●もう一度改めてケンダル・ウォルトン「フィクションを怖がる」(『分析美学基本論文集』)を読んだ。じっくり読むとつっこみどころもあるし、ちょっと疑問を感じるとこもあるけど、でも、とても面白い。
あと、ウォルトンの議論は、ウィニコットの議論との親和性がとても高くて、しかも互いに足りないところを補強し合う感じになっている。ウォルトンの言う「ごっこ遊び」を、ウィニコットの「移行現象」に、ウォルトンの「小道具」を、ウィニコットの「移行対象」に、ウォルトンが「包括的な(個人的、非公式的な)ごっこ的真理が成立する場」として考えているものを、ウィニコットの「可能性空間・潜在空間(potential space)」に置き換えることだけで、二人の議論はスムーズに繋がってしまうようにさえ思われる。
普通、分析哲学精神分析はとても相性が悪いと思うのだけど、間にフィクションを介することで、互いを補強し合う関係になり得る(直観的な判断でしかないけど)というのも面白い。
●ただ、ウォルトンウィニコットも、「現実」というものを単層的に考え過ぎているようにも思われる。パッと思いつく限りでも、「現実」と呼ばれるものには、「物理的実在性(≒科学的言説)」「論理的な真偽(≒数学的形式)」「技術的な環境(鉄道やインターネットが世界を変えた、というような)」「共同化された、現実と信じられているもの(お金、国家、法、社会的関係、歴史、慣習と常識など)」「わたしにとって、現実として生きられているもの(痛みなどの感覚的質、愛、憎しみ、欲望、信念、死など)」があり、どれも、選択できず(強要され)、影響が大きく、恣意的には動かせない、という点で「現実」と言えるが、それぞれ「現実性」の意味や位相が異なっている(精神分析においては、外的現実と内的現実が分けられているが、それだけでは足りないだろう)。「物理的な実在性」に比べれば、「共同化された、現実と信じられているもの」はフィクション性が高いと言えるが、社会的に生きるしかない人間にとってはむしろ、後者の方が現実性の度合いが高いとさえ言える、など。

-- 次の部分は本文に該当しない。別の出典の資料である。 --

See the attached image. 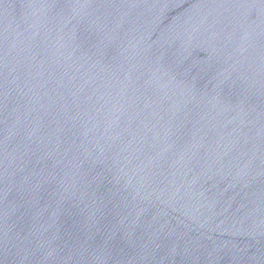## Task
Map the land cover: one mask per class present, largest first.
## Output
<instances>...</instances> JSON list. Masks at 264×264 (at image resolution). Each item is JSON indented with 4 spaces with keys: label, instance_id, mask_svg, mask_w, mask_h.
I'll use <instances>...</instances> for the list:
<instances>
[{
    "label": "water",
    "instance_id": "water-1",
    "mask_svg": "<svg viewBox=\"0 0 264 264\" xmlns=\"http://www.w3.org/2000/svg\"><path fill=\"white\" fill-rule=\"evenodd\" d=\"M0 264H264V0H0Z\"/></svg>",
    "mask_w": 264,
    "mask_h": 264
}]
</instances>
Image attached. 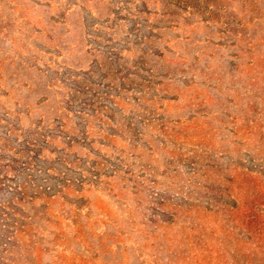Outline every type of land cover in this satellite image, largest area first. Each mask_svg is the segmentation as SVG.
Here are the masks:
<instances>
[{"label":"rangeland","instance_id":"obj_1","mask_svg":"<svg viewBox=\"0 0 264 264\" xmlns=\"http://www.w3.org/2000/svg\"><path fill=\"white\" fill-rule=\"evenodd\" d=\"M0 264H264V0H0Z\"/></svg>","mask_w":264,"mask_h":264}]
</instances>
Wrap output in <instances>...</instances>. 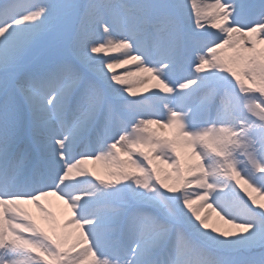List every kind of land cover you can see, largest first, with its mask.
<instances>
[{"label": "snow or ice", "instance_id": "1", "mask_svg": "<svg viewBox=\"0 0 264 264\" xmlns=\"http://www.w3.org/2000/svg\"><path fill=\"white\" fill-rule=\"evenodd\" d=\"M259 199L264 0H0V264H264Z\"/></svg>", "mask_w": 264, "mask_h": 264}, {"label": "bare ground", "instance_id": "2", "mask_svg": "<svg viewBox=\"0 0 264 264\" xmlns=\"http://www.w3.org/2000/svg\"><path fill=\"white\" fill-rule=\"evenodd\" d=\"M211 31H216L215 29H211ZM132 67L135 68V62L124 66L123 68L119 69L120 71H123L124 68ZM146 75L147 73H141ZM140 74V76H141ZM155 86V84L151 81H146V84L142 87H139L136 91L137 92H146L149 91V89L152 86ZM156 89L158 87L156 86ZM159 91V89H158ZM142 93L140 95H142ZM145 93V94H146ZM85 169H87L89 172L93 173V175L101 174L103 173L104 166L100 162H96L94 159H90L88 163H86L83 166ZM78 179H81V177H78ZM238 187L241 190H247V192H250L252 195H255L257 197V192L255 194L251 189L248 188L246 184L243 183V181L240 182ZM263 202V199H259ZM41 203L45 206V208L48 209L49 212H51L54 216V220L59 225H64L69 220L75 218L73 214V210L68 206L67 203H65L64 200L59 199L57 196H49L47 198H44L41 200ZM22 207L26 210L28 214L32 216L33 219L36 220L37 224L44 229L45 231H48L52 233L51 229L53 227L52 222L48 221L44 217V213L41 212L40 209H38L34 204L31 203H25L22 205ZM201 216H208V224H209V230L213 227L218 228L220 230H230L231 226L228 224H225V222L220 218L219 215H217L216 212L212 211L211 209L204 208L201 211ZM69 232H72L73 229H68ZM53 234V233H52Z\"/></svg>", "mask_w": 264, "mask_h": 264}, {"label": "rangeland", "instance_id": "3", "mask_svg": "<svg viewBox=\"0 0 264 264\" xmlns=\"http://www.w3.org/2000/svg\"><path fill=\"white\" fill-rule=\"evenodd\" d=\"M150 76V74H146V75H144V74H141V76H139V77H137V78H135V79H139V78H145L146 79V81H151V82H153L154 84H155V86L153 85L150 89H149V91H147L148 93H146V92H137L136 90L139 88V87H142V86H144L145 84H146V82L144 83V84H142V85H136L135 87H134V91H136L137 92V94H138V97L139 96H146V95H151V93L152 92H154V91H158V89H156V86H157V81L155 80V79H148V77ZM142 93V95H140ZM146 93V94H145ZM161 95H163V93H161ZM138 97H130V98H138ZM154 128L156 127V126H153ZM159 131V130H158ZM172 132H173V130H171V129H168V130H163V131H161V135L162 136H166V137H168V138H171L172 137ZM83 151H85V149H83V148H80V149H78V152H83ZM178 151H180L181 152V154H182V156H183V154L186 152V151H190V150H188V149H178ZM157 163V165H158V167L160 168V169H163V170H165V171H171V169H170V167H169V164L168 163H161L160 161H157L156 162ZM97 175H100L102 178H104L105 177V170H103V173H101V174H97ZM95 176V175H94ZM162 178H163V176H162ZM237 191L240 193V195L242 196V197H244V199L245 200H248V197H249V195H251L252 197H255V195H252L250 192H247V191H245V190H241L239 187H238V185H237ZM253 193L255 194V191H253ZM259 196V194H257V197ZM258 202H260V203H264V199H263V202L262 201H260V200H258ZM198 203H203V202H198ZM249 203H251V201L249 200ZM195 206V205H194ZM205 208H207V209H209L210 210V208H208V207H205ZM212 210V209H211ZM215 212V211H214ZM230 230H235V229H231L230 228ZM49 234L51 235L52 233H50L49 232Z\"/></svg>", "mask_w": 264, "mask_h": 264}]
</instances>
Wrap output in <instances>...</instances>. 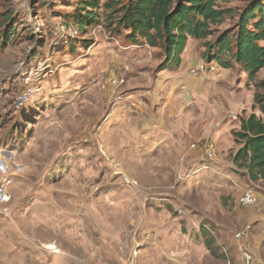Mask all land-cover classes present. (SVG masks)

(追記。上記のどのカテゴリーからも零れ落ちてしまう現実性として、精神分析における「現実界」というのも考えられるのか…)
フィクションを、「あるフレームによって、現実とはいったん切り離された領域内で起こる出来事」だと言えるとすれば、「どの現実」に対して括弧入れがなされているのかによって、機能も異なるだろう。